The other adverse effect is known as a superinfection that can result from prolonged use. A superinfection can occur up to 2 months of post-antimicrobial treatment. These potentially fatal infections include C. difficile-associated diarrhea and pseudomembranous colitis.[7][8][9]
Contraindications
Benzathine penicillin is contraindicated in patients who have had a previous anaphylactic reaction or serious skin reaction to any penicillin, for example, Steven-Johnson or toxic epidermal necrosis. There have been reports of patients with anaphylactic or severe skin reactions from cephalosporins or carbapenems having a type of cross-reactivity reaction that also results in serious adverse events when they are administered any penicillin antimicrobial, including benzathine penicillin, but these reports are believed to be much less prevalent than previously suspected.
Monitoring
Observe for signs and symptoms of hypersensitivity reactions, including anaphylaxis. Another concern which prescribers and other healthcare team members need to monitor is a lack of therapeutic response, which could be a sign of superinfection.[10]
Toxicity
Since a healthcare practitioner administers the medication by injection, overdoses are rare. An overdose has the potential to cause neuromuscular irritability or convulsive seizures.

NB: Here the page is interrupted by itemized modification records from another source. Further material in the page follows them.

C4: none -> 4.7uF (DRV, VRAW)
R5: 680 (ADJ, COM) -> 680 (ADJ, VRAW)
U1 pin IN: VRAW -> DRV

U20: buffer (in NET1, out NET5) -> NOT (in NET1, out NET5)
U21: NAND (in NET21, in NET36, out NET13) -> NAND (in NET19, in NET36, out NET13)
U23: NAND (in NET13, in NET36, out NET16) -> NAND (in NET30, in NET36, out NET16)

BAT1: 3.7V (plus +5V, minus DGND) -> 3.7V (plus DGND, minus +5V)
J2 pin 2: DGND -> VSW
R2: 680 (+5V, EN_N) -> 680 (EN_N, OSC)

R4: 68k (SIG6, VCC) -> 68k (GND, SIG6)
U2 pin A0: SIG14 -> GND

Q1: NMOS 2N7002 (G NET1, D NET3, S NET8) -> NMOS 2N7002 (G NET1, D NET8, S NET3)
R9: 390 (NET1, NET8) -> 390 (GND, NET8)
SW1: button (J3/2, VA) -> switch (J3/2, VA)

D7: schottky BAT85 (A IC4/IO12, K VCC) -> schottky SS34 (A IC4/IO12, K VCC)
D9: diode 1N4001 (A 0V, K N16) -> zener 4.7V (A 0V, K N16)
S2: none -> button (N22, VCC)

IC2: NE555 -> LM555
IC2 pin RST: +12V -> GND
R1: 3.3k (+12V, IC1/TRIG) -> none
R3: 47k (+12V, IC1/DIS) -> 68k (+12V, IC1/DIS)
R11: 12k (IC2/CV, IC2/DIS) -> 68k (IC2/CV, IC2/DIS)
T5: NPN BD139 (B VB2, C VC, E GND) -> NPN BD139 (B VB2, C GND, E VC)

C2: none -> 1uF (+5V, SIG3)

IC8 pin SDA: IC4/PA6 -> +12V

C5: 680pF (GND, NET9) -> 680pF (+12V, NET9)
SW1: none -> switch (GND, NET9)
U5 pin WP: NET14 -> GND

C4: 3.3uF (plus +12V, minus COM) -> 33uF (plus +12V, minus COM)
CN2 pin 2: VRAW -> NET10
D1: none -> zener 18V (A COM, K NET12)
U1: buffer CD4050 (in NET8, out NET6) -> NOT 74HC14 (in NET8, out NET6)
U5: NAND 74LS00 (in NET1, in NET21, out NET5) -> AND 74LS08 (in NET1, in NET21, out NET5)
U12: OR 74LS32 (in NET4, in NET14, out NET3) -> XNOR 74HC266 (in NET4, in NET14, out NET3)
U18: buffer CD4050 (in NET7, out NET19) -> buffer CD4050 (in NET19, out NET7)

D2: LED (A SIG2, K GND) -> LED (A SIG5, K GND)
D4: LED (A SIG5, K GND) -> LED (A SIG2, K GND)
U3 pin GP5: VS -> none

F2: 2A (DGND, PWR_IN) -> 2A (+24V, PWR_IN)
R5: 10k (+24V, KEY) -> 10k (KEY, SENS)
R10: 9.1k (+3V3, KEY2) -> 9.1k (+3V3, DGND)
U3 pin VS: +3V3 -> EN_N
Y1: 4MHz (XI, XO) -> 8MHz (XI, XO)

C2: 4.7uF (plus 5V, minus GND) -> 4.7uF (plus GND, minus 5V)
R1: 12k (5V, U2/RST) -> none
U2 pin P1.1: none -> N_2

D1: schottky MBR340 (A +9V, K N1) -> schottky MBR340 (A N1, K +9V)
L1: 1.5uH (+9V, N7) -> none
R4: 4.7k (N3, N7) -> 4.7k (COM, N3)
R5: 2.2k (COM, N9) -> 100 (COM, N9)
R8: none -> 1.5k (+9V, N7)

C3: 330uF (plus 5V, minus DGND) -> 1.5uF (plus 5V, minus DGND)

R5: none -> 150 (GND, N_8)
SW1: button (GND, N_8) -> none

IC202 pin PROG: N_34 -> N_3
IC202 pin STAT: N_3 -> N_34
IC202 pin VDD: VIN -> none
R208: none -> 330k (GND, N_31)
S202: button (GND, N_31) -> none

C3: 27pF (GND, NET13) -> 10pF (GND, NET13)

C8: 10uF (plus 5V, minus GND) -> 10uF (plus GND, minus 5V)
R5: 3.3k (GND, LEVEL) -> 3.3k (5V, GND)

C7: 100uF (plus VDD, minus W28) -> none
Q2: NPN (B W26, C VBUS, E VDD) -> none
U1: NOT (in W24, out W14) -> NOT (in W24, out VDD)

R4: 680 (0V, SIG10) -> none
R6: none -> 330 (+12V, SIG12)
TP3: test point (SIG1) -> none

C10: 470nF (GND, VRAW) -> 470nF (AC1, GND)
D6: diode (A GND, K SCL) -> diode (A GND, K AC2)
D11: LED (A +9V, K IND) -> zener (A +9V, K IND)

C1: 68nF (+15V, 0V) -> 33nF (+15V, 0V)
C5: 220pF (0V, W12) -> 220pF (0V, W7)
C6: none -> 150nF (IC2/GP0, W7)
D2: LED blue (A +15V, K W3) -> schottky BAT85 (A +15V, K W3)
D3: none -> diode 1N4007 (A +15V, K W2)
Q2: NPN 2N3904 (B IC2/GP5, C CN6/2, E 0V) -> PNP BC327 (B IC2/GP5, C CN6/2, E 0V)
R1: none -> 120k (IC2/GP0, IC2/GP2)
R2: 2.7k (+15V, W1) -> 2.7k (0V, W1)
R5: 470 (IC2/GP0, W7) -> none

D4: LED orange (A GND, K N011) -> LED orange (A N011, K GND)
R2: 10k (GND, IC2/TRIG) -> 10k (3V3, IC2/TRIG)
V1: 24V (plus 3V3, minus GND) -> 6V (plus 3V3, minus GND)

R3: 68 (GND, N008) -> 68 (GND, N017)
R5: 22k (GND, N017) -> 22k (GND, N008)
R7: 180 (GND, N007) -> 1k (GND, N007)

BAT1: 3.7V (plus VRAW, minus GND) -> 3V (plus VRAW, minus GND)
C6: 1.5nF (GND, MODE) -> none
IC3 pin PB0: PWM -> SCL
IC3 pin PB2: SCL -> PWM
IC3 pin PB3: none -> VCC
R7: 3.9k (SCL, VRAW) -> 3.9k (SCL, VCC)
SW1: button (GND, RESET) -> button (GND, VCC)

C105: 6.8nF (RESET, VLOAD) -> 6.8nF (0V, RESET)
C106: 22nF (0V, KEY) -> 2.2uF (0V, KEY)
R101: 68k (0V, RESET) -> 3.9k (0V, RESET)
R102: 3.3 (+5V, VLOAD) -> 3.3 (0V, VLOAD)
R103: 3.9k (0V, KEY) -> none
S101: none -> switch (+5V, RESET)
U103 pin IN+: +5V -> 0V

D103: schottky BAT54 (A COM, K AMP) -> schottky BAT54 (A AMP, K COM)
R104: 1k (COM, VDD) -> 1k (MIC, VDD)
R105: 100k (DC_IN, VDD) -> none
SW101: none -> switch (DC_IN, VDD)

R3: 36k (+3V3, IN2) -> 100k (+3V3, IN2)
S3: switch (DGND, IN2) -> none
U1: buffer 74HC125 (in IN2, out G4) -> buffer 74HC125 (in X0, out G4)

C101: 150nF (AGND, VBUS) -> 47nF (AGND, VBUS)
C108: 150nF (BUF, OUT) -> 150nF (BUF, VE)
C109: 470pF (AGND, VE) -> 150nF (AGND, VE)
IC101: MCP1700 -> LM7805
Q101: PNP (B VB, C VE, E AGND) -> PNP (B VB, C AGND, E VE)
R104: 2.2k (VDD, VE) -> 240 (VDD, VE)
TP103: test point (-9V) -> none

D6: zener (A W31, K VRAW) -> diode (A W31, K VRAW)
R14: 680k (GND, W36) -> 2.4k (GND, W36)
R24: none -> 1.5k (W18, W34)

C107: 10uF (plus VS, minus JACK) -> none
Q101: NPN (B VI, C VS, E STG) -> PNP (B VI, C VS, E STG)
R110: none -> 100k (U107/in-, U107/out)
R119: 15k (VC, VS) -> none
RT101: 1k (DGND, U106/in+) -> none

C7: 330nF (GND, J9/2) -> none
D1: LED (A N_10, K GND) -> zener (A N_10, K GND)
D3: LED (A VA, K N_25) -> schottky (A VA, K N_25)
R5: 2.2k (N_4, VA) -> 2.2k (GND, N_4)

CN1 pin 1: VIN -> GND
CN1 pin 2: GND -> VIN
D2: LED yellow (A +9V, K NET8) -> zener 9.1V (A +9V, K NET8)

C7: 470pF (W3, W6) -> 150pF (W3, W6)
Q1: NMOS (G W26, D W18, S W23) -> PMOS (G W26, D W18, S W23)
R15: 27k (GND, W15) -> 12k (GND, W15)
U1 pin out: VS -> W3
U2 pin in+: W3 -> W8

Enhancing Healthcare Team Outcomes
Benzathine penicillin is often administered by healthcare team members, including the primary care provider, internist, infectious disease expert, nurse practitioner, or physicians assistant. While the drug is relatively safe, it is crucial to observe the patient for an allergic reaction. Empirical use of this drug can lead to superinfections. Nursing staff should counsel the patient on how to take the medication and answer any questions they may have regarding their antimicrobial therapy. The pharmacist can reiterate administration points, advise the patient to be sure and take the entire course of medication and not stop if they begin to feel better, and be available for questions, informing the nurse or prescribing clinician of any adverse events or signs of therapeutic failure. In this way, all interprofessional team members can play a role in successful therapeutic patient outcomes with minimal adverse events.